Dr. Stan Houston, professor of medicine and public health sciences at the U of A, was a guest speaker as CSS launched its Sign of Hope fundraising campaign Oct. 24 at St. Andrew's Centre.

"Kairos House has been a key player and an essential part of the package of services and supports that are available to people with the HIV affliction," Houston told the gathering. "Their role has evolved a lot in the last 20 years."

Houston is the director of the Northern Alberta HIV Program. Efforts like Kairos House and the advancement of medicine and technology have begun to free AIDS patients from a life of discrimination and hopelessness.

When Kairos opened, it was the first hospice for people with HIV/AIDS in Western Canada. It has now served 206 people - where 69 of whom chose to spend their dying days.

Campaign chairperson Wayne Provencal said Sign of Hope's goal is to raise $2 million for some 60,000 people who are served through more than 100 programs.

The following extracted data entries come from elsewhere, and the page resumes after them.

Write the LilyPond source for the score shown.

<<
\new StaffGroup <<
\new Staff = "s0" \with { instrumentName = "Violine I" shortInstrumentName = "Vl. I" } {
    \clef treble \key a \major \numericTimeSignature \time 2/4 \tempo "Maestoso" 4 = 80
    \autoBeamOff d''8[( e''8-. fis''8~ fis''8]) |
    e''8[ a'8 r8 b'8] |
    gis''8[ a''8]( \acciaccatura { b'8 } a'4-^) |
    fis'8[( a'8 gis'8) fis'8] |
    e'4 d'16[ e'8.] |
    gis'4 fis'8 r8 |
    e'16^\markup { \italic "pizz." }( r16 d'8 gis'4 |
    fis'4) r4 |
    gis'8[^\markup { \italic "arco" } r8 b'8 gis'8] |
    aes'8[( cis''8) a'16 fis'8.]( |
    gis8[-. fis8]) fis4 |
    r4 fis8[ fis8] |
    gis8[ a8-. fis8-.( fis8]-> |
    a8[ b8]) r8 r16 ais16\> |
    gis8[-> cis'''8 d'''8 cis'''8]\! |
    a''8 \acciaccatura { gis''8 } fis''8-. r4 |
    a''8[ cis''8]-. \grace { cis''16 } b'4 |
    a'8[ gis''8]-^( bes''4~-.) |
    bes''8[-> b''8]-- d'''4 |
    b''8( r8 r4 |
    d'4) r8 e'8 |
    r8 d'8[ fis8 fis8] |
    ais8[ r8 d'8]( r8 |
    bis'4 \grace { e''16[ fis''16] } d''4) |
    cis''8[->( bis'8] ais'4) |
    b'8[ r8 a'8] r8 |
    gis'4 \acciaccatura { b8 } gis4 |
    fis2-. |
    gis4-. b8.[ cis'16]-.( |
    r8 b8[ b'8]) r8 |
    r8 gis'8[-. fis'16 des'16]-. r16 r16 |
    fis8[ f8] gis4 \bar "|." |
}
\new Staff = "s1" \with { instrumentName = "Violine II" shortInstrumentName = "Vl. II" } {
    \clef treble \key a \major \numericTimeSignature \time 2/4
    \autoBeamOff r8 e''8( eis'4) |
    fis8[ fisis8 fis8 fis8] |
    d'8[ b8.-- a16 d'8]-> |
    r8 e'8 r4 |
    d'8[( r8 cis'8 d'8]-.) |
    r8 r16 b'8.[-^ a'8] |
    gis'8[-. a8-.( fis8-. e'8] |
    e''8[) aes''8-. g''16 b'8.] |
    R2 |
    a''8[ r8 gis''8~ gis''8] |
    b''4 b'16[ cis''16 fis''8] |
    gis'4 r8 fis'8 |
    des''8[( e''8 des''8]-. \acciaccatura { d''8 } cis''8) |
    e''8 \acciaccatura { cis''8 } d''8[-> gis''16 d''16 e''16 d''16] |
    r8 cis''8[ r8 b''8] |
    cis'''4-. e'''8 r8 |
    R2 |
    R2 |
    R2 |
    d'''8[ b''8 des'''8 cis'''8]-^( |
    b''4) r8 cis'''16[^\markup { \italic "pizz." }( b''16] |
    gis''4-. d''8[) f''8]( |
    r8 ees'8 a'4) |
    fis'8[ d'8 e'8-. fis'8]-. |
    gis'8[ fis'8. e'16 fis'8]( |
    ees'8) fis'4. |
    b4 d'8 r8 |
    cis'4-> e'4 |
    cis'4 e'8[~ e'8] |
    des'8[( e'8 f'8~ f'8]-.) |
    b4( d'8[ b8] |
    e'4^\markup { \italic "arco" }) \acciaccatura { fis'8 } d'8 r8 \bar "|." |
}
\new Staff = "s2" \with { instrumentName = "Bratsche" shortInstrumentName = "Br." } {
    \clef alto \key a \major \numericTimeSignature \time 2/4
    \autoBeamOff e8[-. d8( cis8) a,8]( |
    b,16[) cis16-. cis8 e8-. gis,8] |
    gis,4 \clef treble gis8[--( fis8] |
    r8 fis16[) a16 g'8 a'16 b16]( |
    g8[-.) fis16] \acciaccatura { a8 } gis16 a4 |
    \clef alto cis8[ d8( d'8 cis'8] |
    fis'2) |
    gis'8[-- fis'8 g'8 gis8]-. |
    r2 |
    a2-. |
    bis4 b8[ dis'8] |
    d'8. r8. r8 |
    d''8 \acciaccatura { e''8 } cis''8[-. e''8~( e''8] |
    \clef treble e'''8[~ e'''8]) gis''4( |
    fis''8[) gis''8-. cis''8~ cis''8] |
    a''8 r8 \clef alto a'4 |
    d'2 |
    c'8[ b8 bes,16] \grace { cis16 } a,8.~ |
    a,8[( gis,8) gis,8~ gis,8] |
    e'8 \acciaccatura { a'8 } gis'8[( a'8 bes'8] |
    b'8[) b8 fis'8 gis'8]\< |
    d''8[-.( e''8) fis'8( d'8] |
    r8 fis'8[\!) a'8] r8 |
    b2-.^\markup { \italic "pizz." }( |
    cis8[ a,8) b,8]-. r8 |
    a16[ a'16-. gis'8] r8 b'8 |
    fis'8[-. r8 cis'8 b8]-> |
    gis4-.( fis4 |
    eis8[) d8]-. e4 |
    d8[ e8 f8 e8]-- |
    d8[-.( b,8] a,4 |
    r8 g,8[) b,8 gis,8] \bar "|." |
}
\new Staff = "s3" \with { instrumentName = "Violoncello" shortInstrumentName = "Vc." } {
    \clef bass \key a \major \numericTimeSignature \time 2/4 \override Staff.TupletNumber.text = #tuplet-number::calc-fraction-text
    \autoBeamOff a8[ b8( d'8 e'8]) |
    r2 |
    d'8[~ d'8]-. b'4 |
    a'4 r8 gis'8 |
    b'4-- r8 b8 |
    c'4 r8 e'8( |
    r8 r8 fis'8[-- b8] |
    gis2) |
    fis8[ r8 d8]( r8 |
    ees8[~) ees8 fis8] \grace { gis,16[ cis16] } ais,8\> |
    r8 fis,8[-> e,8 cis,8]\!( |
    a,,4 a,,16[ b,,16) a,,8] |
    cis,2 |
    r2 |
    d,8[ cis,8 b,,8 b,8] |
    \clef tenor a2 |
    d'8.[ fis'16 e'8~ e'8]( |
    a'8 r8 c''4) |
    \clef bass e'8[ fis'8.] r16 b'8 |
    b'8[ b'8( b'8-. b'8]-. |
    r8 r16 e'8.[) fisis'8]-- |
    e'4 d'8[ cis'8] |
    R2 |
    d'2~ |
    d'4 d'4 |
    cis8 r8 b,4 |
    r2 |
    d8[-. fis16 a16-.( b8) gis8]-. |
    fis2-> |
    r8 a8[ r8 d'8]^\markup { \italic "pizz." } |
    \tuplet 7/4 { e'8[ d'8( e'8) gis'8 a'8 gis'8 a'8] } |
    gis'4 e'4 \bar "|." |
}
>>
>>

"Kairos receives nearly two-thirds of its funding from the Sign of Hope campaign and is in need of more resources to meet the increasing demand for its services," said Provencal, financial administrator for the Edmonton Archdiocese.

Provencal said it costs the hospital program $1,000 a day per AIDS patient. It costs Kairos $100 a day for each resident.

Houston said the disease was only recognized in 1981 but has become the biggest killer among all infectious diseases in the world.

The public understands the disease has changed from an exclusively male homosexual issue to one involving heterosexual drug users, people in poverty and new immigrants.

"A big focus of all of us who are working with HIV, including Kairos House, is to try and make it possible for everybody to get the benefits of modern anti-retroviral therapy," Houston said.

Care for HIV/AIDS patients in Northern Alberta requires intense medical, social, psychological and spiritual support and stable residential housing, he said.

"We have relied on the support of Kairos House on many occasions for patients with the most difficult of challenges," Houston said.

"Those who were going through long periods of medical and social chaos, bouncing in and out of hospital, living on the street, are costing our system a ton of money. When they got stable, supportive housing, everything turned around. Their health improved.

"Kairos House played a big role for many of those patients."